If - and only if - Lily has come before God in repentance and humility, her sins have been forgiven fully and freely. That is not a loophole in the gospel; it is the gospel. Grace does not recoil at sexual sin, violent sin, public sin or spectacular sin. Jesus did not flinch when a broken woman wept at his feet. He did not ask for her sexual CV before offering forgiveness. He simply said: “Your sins are forgiven.”

And that is wonderful news. For Lily - and for us all.

Real repentence

Lily’s past is not a problem, but the present ambiguity surrounding her repentance may be. According to her recent interview in US Weekly magazine, Lily does not appear to have denounced her sin - nor the harm caused to herself and others - by her public commodifying of sex.

The loudest voices condemning those who turn to Jesus are often the least credible

Unlike Nala, another former OnlyFans star who recently came to Christ, she has not said that she intends to delete her OnlyFans account and put away her old life. That matters. Not because her sins are uniquely bad - Christianity is not a sliding scale of respectability - but because repentance is not optional window-dressing on the Christian life. It is a hinge on which everything turns.

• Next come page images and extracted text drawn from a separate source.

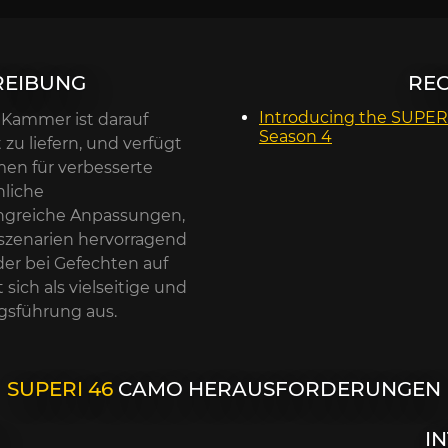
EIBUNG
RE
Introducing the SUPER
 Kammer ist darauf
Season 4
u liefern, und verfügt
men für verbesserte
nliche
ngreiche Anpassungen,
fszenarien hervorragend
er bei Gefechten auf
 sich als vielseitige und
egsführung aus.
SUPERI 46
CAMO HERAUSFORDERUNGEN
I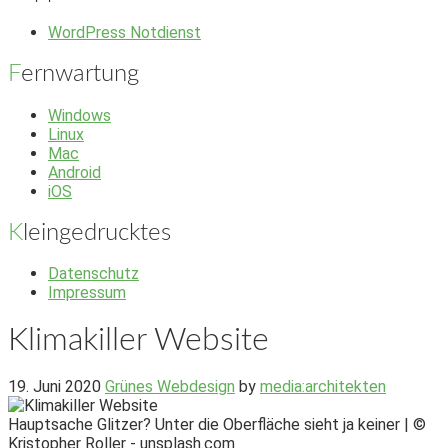
WordPress Notdienst
Fernwartung
Windows
Linux
Mac
Android
iOS
Kleingedrucktes
Datenschutz
Impressum
Klimakiller Website
19. Juni 2020
Grünes Webdesign
by
media:architekten
Hauptsache Glitzer? Unter die Oberfläche sieht ja keiner | ©
Kristopher Roller - unsplash.com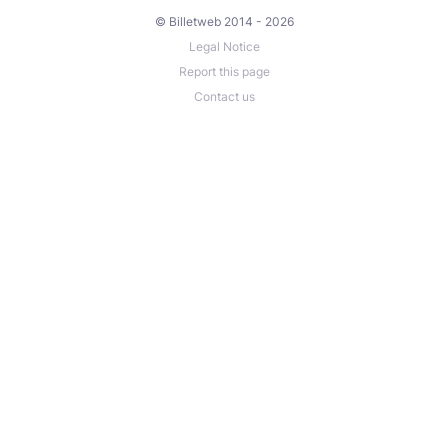
© Billetweb 2014 - 2026
Legal Notice
Report this page
Contact us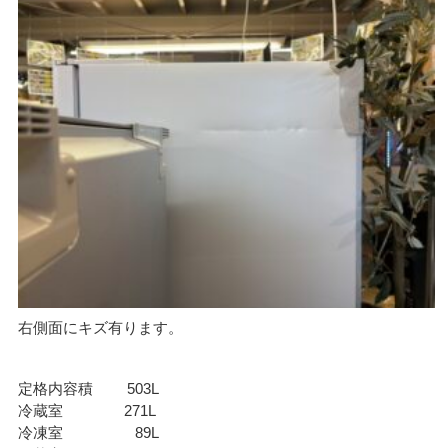
右側面にキズ有ります。
定格内容積 503L
冷蔵室 271L
冷凍室 89L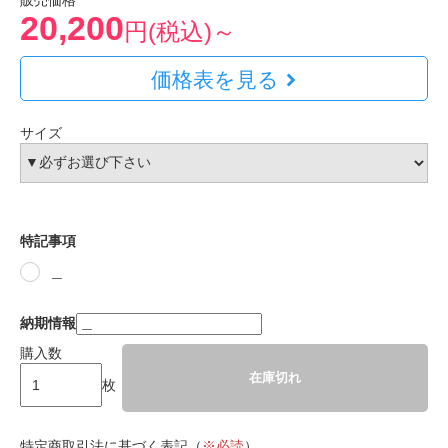
販売価格
20,200
円(税込)～
価格表を見る
サイズ
特記事項
＿
納期情報
購入数
在庫切れ
枚
特定商取引法に基づく表記（
※必読
）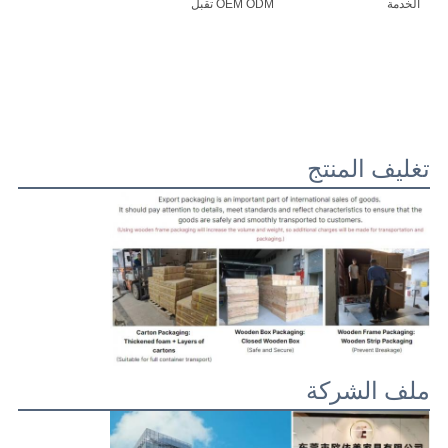
الخدمة
OEM ODM تقبل
تغليف المنتج
ملف الشركة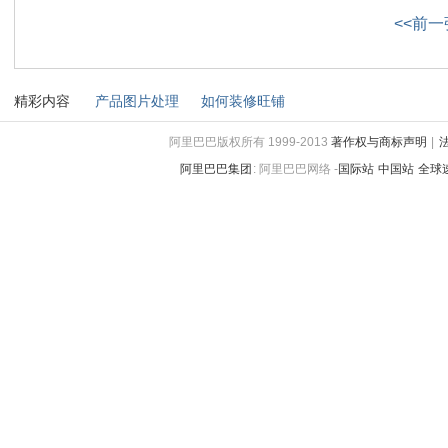
<<前一
精彩内容
产品图片处理
如何装修旺铺
阿里巴巴版权所有 1999-2013
著作权与商标声明
|
阿里巴巴集团
:
阿里巴巴网络 -
国际站
中国站
全球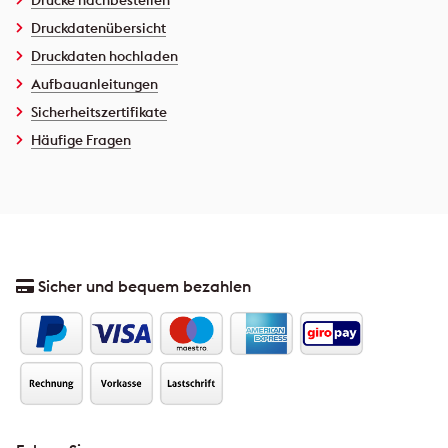
Druckdatenübersicht
Druckdaten hochladen
Aufbauanleitungen
Sicherheitszertifikate
Häufige Fragen
Sicher und bequem bezahlen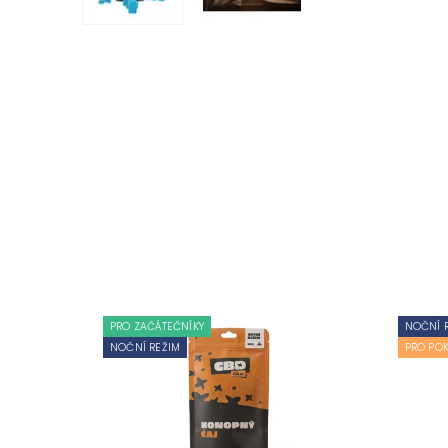
PRO ZAČÁTEČNÍKY
NOČNÍ 
NOČNÍ REŽIM
PRO POK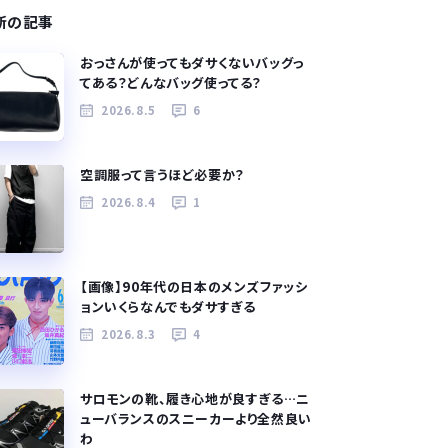
新の記事
おっさんが使ってもダサくないバッグっ
てある？どんなバッグ使ってる？
2026.8.5
6
空調服って言うほど必要か？
2026.8.4
1
【画像】90年代の日本のメンズファッシ
ョンいくらなんでもダサすぎる
2026.8.3
4
サロモンの靴、履き心地が良すぎる…ニ
ューバランスのスニーカーより全然良い
わ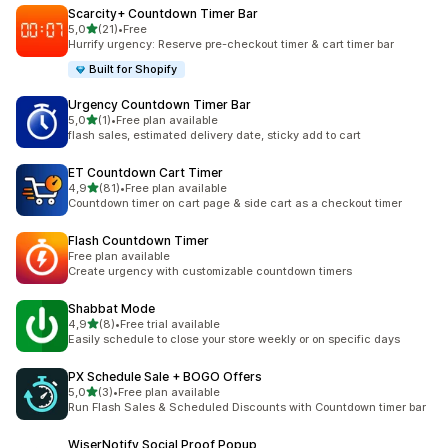
Scarcity+ Countdown Timer Bar
av 5 stjerner
5,0
(21)
•
Free
Totalt 21 omtaler
Hurrify urgency: Reserve pre-checkout timer & cart timer bar
Built for Shopify
Urgency Countdown Timer Bar
av 5 stjerner
5,0
(1)
•
Free plan available
Totalt 1 omtaler
flash sales, estimated delivery date, sticky add to cart
ET Countdown Cart Timer
av 5 stjerner
4,9
(81)
•
Free plan available
Totalt 81 omtaler
Countdown timer on cart page & side cart as a checkout timer
Flash Countdown Timer
Free plan available
Create urgency with customizable countdown timers
Shabbat Mode
av 5 stjerner
4,9
(8)
•
Free trial available
Totalt 8 omtaler
Easily schedule to close your store weekly or on specific days
PX Schedule Sale + BOGO Offers
av 5 stjerner
5,0
(3)
•
Free plan available
Totalt 3 omtaler
Run Flash Sales & Scheduled Discounts with Countdown timer bar
WiserNotify Social Proof Popup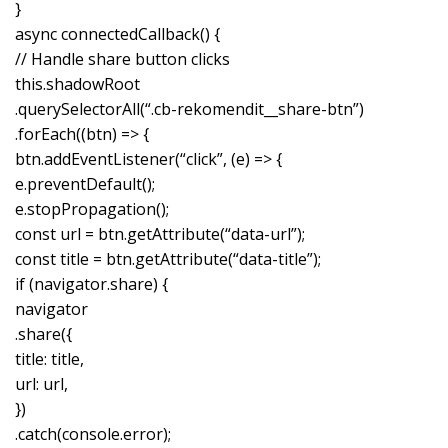
}
async connectedCallback() {
// Handle share button clicks
this.shadowRoot
.querySelectorAll(“.cb-rekomendit__share-btn”)
.forEach((btn) => {
btn.addEventListener(“click”, (e) => {
e.preventDefault();
e.stopPropagation();
const url = btn.getAttribute(“data-url”);
const title = btn.getAttribute(“data-title”);
if (navigator.share) {
navigator
.share({
title: title,
url: url,
})
.catch(console.error);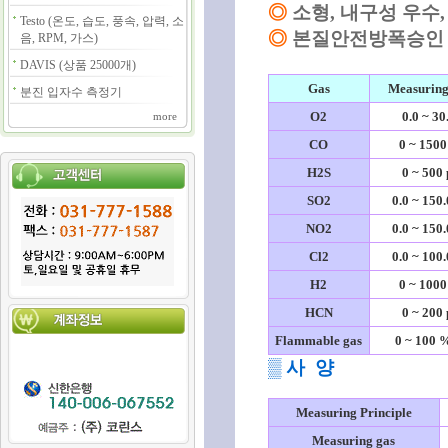
◎
소형, 내구성 우수
Testo (온도, 습도, 풍속, 압력, 소
◎
본질안전방폭승인 (KTL
음, RPM, 가스)
DAVIS (상품 25000개)
Gas
Measuring
분진 입자수 측정기
O2
0.0 ~ 3
more
CO
0 ~ 150
H2S
0 ~ 500
SO
2
0.0 ~ 150
NO
2
0.0 ~ 150
Cl
2
0.0 ~ 100
H
2
0 ~ 100
HCN
0 ~ 200
Flammable gas
0 ~ 100
▒ 사 양
Measuring Principle
Measuring gas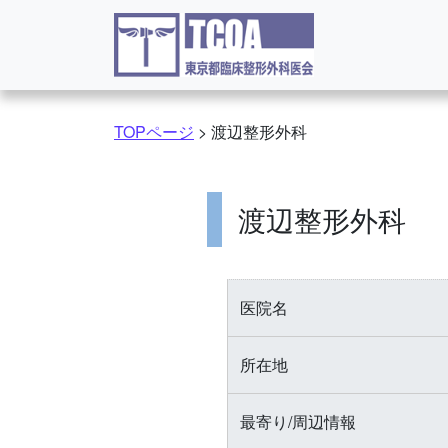
コンテンツへスキップ
TOPページ
>
渡辺整形外科
渡辺整形外科
医院名
所在地
最寄り/周辺情報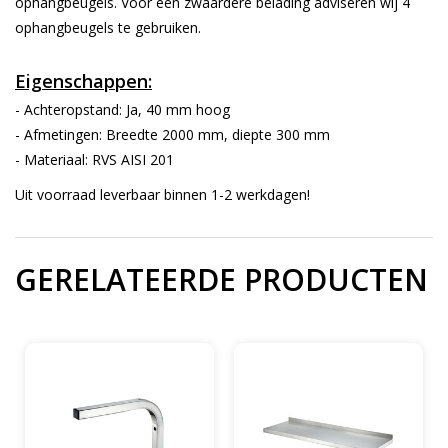
ophangbeugels. Voor een zwaardere belading adviseren wij 4
ophangbeugels te gebruiken.
Eigenschappen:
- Achteropstand: Ja, 40 mm hoog
- Afmetingen: Breedte 2000 mm, diepte 300 mm
- Materiaal: RVS AISI 201
Uit voorraad leverbaar binnen 1-2 werkdagen!
GERELATEERDE PRODUCTEN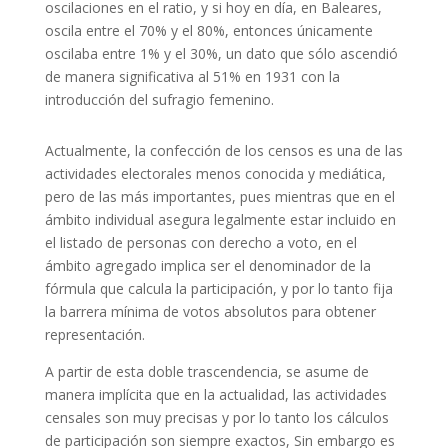
oscilaciones en el ratio, y si hoy en día, en Baleares,
oscila entre el 70% y el 80%, entonces únicamente
oscilaba entre 1% y el 30%, un dato que sólo ascendió
de manera significativa al 51% en 1931 con la
introducción del sufragio femenino.
Actualmente, la confección de los censos es una de las
actividades electorales menos conocida y mediática,
pero de las más importantes, pues mientras que en el
ámbito individual asegura legalmente estar incluido en
el listado de personas con derecho a voto, en el
ámbito agregado implica ser el denominador de la
fórmula que calcula la participación, y por lo tanto fija
la barrera mínima de votos absolutos para obtener
representación.
A partir de esta doble trascendencia, se asume de
manera implícita que en la actualidad, las actividades
censales son muy precisas y por lo tanto los cálculos
de participación son siempre exactos, Sin embargo es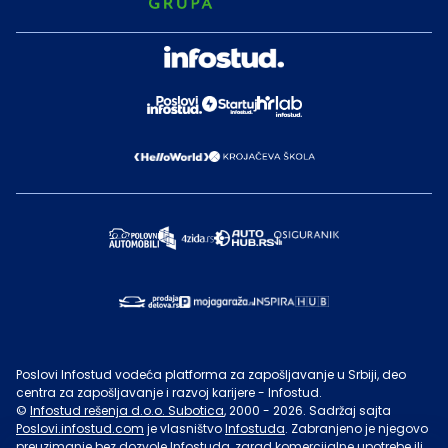
Poslovi Infostud vodeća platforma za zapošljavanje u Srbiji, deo
centra za zapošljavanje i razvoj karijere - Infostud.
©
Infostud rešenja d.o.o. Subotica
, 2000 -
2026
. Sadržaj sajta
Poslovi.infostud.com
je vlasništvo
Infostuda
. Zabranjeno je njegovo
preuzimanje bez dozvole
Infostuda
, zarad komercijalne upotrebe ili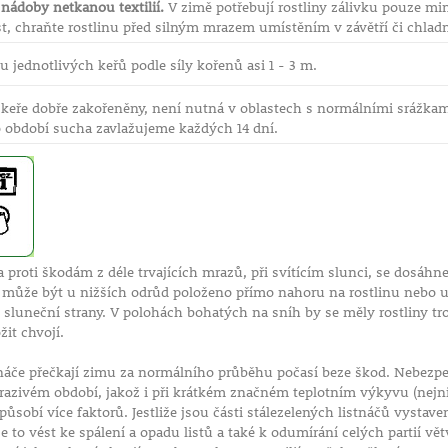
nádoby netkanou textilií.
V zimě potřebují rostliny zálivku pouze min
, chraňte rostlinu před silným mrazem umístěním v závětří či chladné 
 jednotlivých keřů podle síly kořenů asi 1 - 3 m.
 keře dobře zakořeněny, není nutná v oblastech s normálními srážkami
 období sucha zavlažujeme každých 14 dní.
 proti škodám z déle trvajících mrazů, při svítícím slunci, se dosá
í může být u nižších odrůd položeno přímo nahoru na rostlinu nebo 
e sluneční strany. V polohách bohatých na sníh by se měly rostliny tr
žit chvojí.
stnáče přečkají zimu za normálního průběhu počasí beze škod. Nebez
zivém období, jakož i při krátkém značném teplotním výkyvu (nejniž
ůsobí více faktorů. Jestliže jsou části stálezelených listnáčů vysta
to vést ke spálení a opadu listů a také k odumírání celých partií v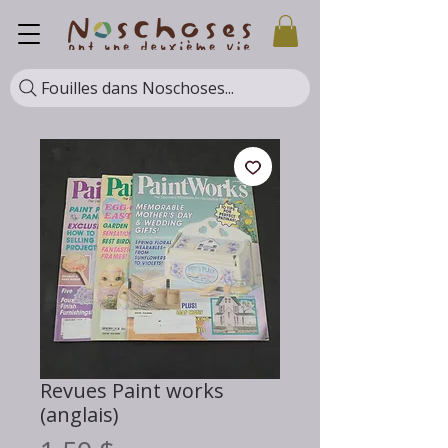
Fouilles dans Noschoses...
Revues Paint works
(anglais)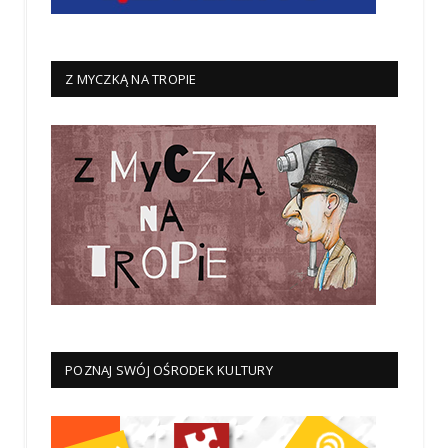
Z MYCZKĄ NA TROPIE
POZNAJ SWÓJ OŚRODEK KULTURY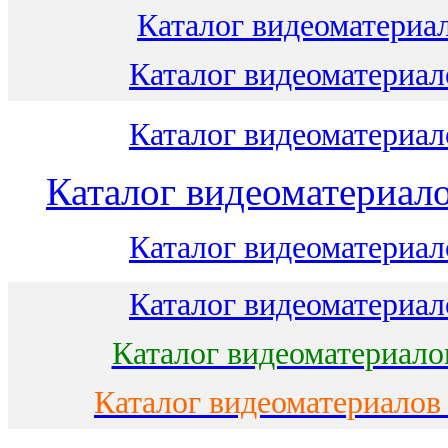
Каталог видеоматериал
Каталог видеоматериало
Каталог видеоматериало
Каталог видеоматериало
Каталог видеоматериало
Каталог видеоматериало
Каталог видеоматериало
Каталог видеоматериалов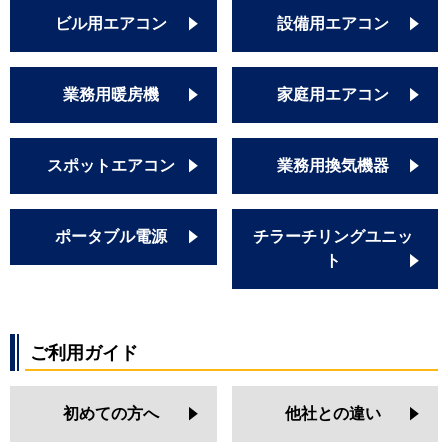
PA-P56FE6SG
ビル用エアコン
設備用エアコン
PA-P56FE6G
PA-P56FE6SGNB
PA-P56FE6GNB
業務用暖房機
家庭用エアコン
PA-P56FE6SGB
PA-P56FE6GB
スポットエアコン
業務用換気機器
ポータブル電源
チラーチリングユニッ
ト
ご利用ガイド
初めての方へ
他社との違い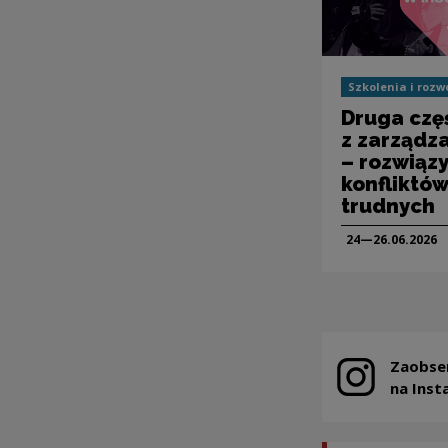
Szkolenia i rozw
Druga czę
z zarządz
– rozwiąz
konfliktów 
trudnych
24—26.06.
2026
Zaobse
Note, the link
na Inst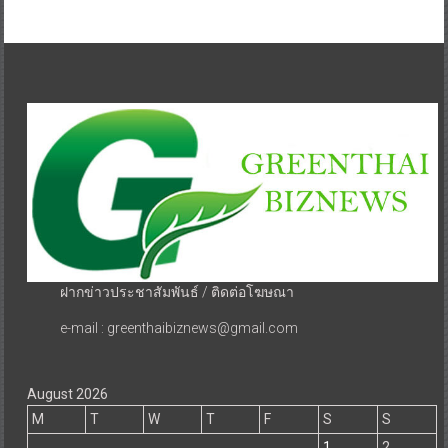
ฝากข่าวประชาสัมพันธ์ / ติดต่อโฆษณา
e-mail : greenthaibiznews@gmail.com
August 2026
M
T
W
T
F
S
S
1
2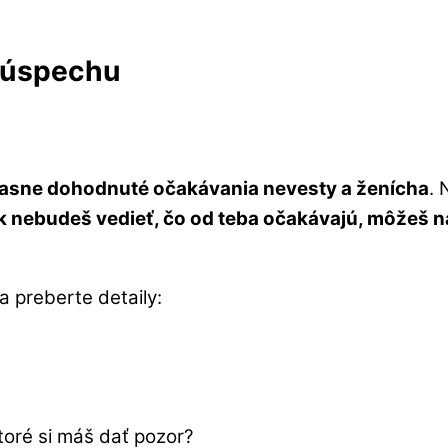
d úspechu
jasne dohodnuté očakávania nevesty a ženícha
. 
k nebudeš vedieť, čo od teba očakávajú, môžeš n
a preberte detaily:
toré si máš dať pozor?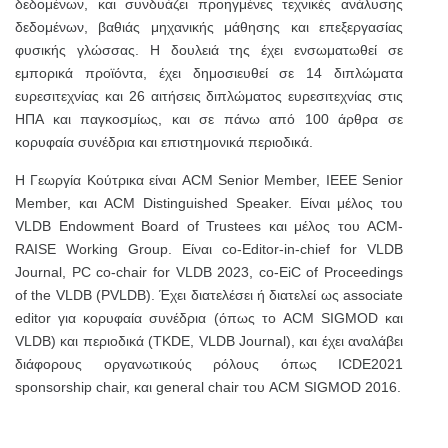
δεδομένων, και συνδυάζει προηγμένες τεχνικές ανάλυσης
δεδομένων, βαθιάς μηχανικής μάθησης και επεξεργασίας
φυσικής γλώσσας. Η δουλειά της έχει ενσωματωθεί σε
εμπορικά προϊόντα, έχει δημοσιευθεί σε 14 διπλώματα
ευρεσιτεχνίας και 26 αιτήσεις διπλώματος ευρεσιτεχνίας στις
ΗΠΑ και παγκοσμίως, και σε πάνω από 100 άρθρα σε
κορυφαία συνέδρια και επιστημονικά περιοδικά.
Η Γεωργία Κούτρικα είναι ACM Senior Member, IEEE Senior
Member, και ACM Distinguished Speaker. Είναι μέλος του
VLDB Endowment Board of Trustees και μέλος του ACM-
RAISE Working Group. Είναι co-Editor-in-chief for VLDB
Journal, PC co-chair for VLDB 2023, co-EiC of Proceedings
of the VLDB (PVLDB). Έχει διατελέσει ή διατελεί ως associate
editor για κορυφαία συνέδρια (όπως το ACM SIGMOD και
VLDB) και περιοδικά (TKDE, VLDB Journal), και έχει αναλάβει
διάφορους οργανωτικούς ρόλους όπως ICDE2021
sponsorship chair, και general chair του ACM SIGMOD 2016.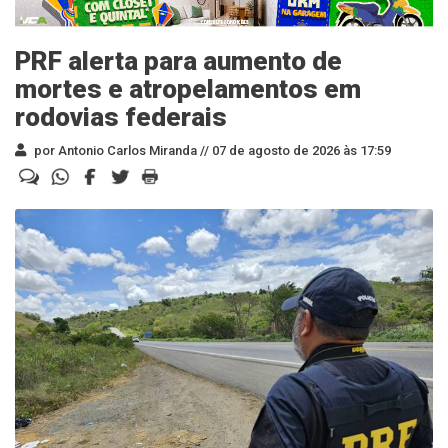
PRF alerta para aumento de
mortes e atropelamentos em
rodovias federais
por Antonio Carlos Miranda //
07 de agosto de 2026 às 17:59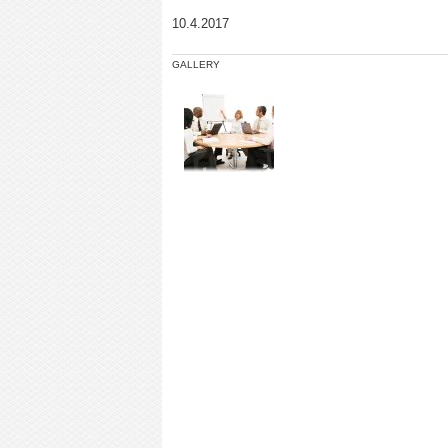
10.4.2017
GALLERY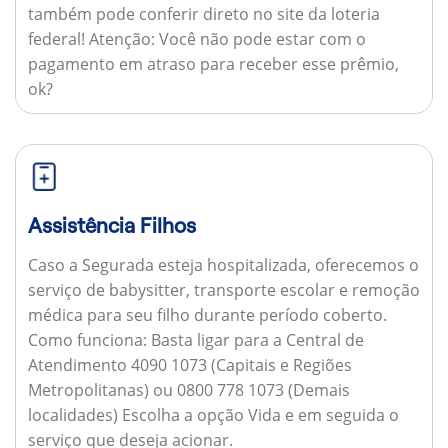
também pode conferir direto no site da loteria
federal!
Atenção:
Você não pode estar com o
pagamento em atraso para receber esse prêmio,
ok?
Assistência Filhos
Caso a Segurada esteja hospitalizada, oferecemos o
serviço de babysitter, transporte escolar e remoção
médica para seu filho durante período coberto.
Como funciona:
Basta ligar para a Central de
Atendimento 4090 1073 (Capitais e Regiões
Metropolitanas) ou 0800 778 1073 (Demais
localidades) Escolha a opção Vida e em seguida o
serviço que deseja acionar.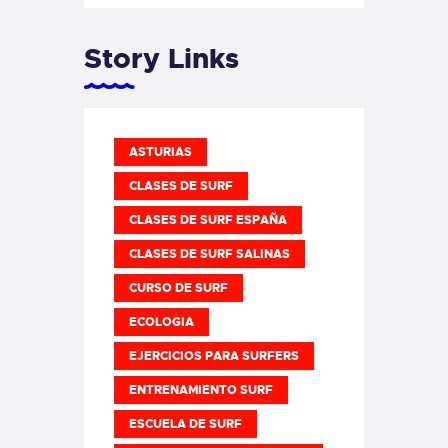
Story Links
ASTURIAS
CLASES DE SURF
CLASES DE SURF ESPAÑA
CLASES DE SURF SALINAS
CURSO DE SURF
ECOLOGIA
EJERCICIOS PARA SURFERS
ENTRENAMIENTO SURF
ESCUELA DE SURF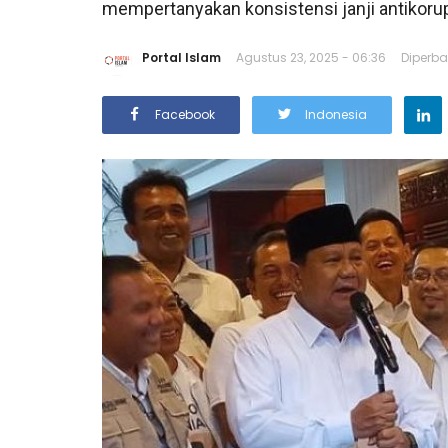
mempertanyakan konsistensi janji antikoru
Portal Islam
Agustus 23, 2025 - 06:36
Diperba
Facebook
Indonesia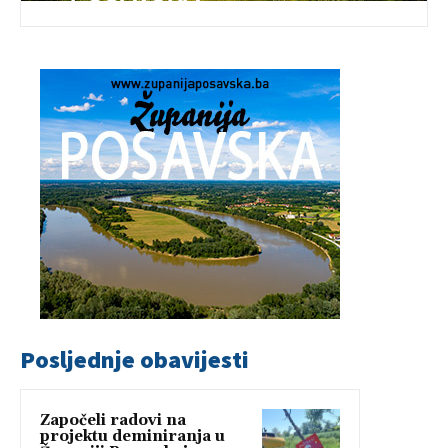
Posljednje obavijesti
Započeli radovi na
projektu deminiranja u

The issue is whether she is turning away from sin and towards Christ.

Baptism is not a PR reset. It is the symbol of a burial. The old self goes under the water and does not come back up. “If anyone is in Christ, he is a new creation,” Paul writes in 2 Corinthians 5:17. New creations do not cling nostalgically to their old chains. They break them.

If Lily is not shaking off her old ways in favour of a new life in Christ, then it was wrong - and unfair - of the priest to baptise her without the discipleship she so desperately needs.

Visible sin

That said, the loudest voices condemning those who turn to Jesus are often the least credible. The modern Pharisees have been out in force - those who sneer at Lily, at Nala and at others whose sins are sexual, visible, and therefore socially convenient to despise.

How many of those tweeting “Christ is King!” and condemning Lily to hell are defiling themselves with pornography on their computer screens on a daily basis? How many are being unfaithful to their wives or husbands – or are treating others as sexual objects? How many are captured by pride? Greed? Lust?

Jesus had strong words for such people: “Why do you look at the speck in your brother’s eye,” he asked, “and pay no attention to the log in your own?” (Matthew 7:3).

Many commentators are acting as if Lily Phillips is a worse sinner than they are. But scripture speaks directly against that instinct. Jesus tells us that “whoever has been forgiven little loves little” (Luke 7:47). Conversely, they who have been forgiven much, love much. The woman with the most obvious past may yet become the most devoted disciple.

Serious holiness

The real danger is not that Phillips might be forgiven too easily. The real danger is that she might never be helped to truly repent - and that the watching world sees Christianity as either cruelly judgemental or embarrassingly unserious about holiness.

Time will tell. Jesus himself gave us the test: “You shall know them by their fruits” (Matthew 7:16).

In the meantime, we would do well to lower our pitchforks and raise our prayers. If we truly believe the gospel, we should be desperate - not cynical - for all who are lost to find Jesus. To repent. To be remade.

Christianity is not a sliding scale of respectability

To discover that their body is not a product, their sexuality not a performance, and their worth not up for sale. That they are worthy and beloved as a child of Christ – not through what they have done, but through what Christ has done for them.

That is the invitation Christ offers to Lily Phillips. It is the same invitation he offers to all of us.